▶ [THE TASK]
Every line below that carries the word "Tourisme" needs to be copied.

▶ [RECORDS SUPPLIED]
++++++
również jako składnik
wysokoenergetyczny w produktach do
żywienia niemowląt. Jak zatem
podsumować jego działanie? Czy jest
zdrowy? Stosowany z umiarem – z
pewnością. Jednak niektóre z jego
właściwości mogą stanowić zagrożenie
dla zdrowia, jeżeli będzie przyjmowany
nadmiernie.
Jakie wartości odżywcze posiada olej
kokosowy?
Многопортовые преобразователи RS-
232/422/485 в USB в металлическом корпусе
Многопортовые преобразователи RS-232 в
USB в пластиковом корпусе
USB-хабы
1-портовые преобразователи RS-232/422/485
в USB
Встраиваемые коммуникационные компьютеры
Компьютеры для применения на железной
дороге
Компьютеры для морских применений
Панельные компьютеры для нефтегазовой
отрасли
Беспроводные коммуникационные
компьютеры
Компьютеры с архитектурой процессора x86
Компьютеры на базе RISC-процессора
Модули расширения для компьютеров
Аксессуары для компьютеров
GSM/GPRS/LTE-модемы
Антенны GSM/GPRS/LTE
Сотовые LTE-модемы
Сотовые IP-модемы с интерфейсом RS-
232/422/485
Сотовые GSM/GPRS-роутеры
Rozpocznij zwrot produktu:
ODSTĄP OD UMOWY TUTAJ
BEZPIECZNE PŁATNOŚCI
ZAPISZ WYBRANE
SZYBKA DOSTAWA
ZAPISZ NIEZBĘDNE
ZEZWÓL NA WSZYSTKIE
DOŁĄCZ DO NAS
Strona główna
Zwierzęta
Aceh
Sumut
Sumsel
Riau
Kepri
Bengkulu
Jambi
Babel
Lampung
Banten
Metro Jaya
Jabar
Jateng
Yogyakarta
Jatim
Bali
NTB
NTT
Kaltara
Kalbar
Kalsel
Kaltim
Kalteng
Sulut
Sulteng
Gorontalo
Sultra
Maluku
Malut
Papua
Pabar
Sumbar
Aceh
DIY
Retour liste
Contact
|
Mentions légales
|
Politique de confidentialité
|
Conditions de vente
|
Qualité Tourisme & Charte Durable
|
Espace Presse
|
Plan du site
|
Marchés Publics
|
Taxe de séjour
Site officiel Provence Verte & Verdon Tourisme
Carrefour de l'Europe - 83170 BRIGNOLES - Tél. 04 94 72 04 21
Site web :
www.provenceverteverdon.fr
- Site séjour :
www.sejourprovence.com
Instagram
++++++
▶ [WORKED SOLUTION]
Qualité Tourisme & Charte Durable
Site officiel Provence Verte & Verdon Tourisme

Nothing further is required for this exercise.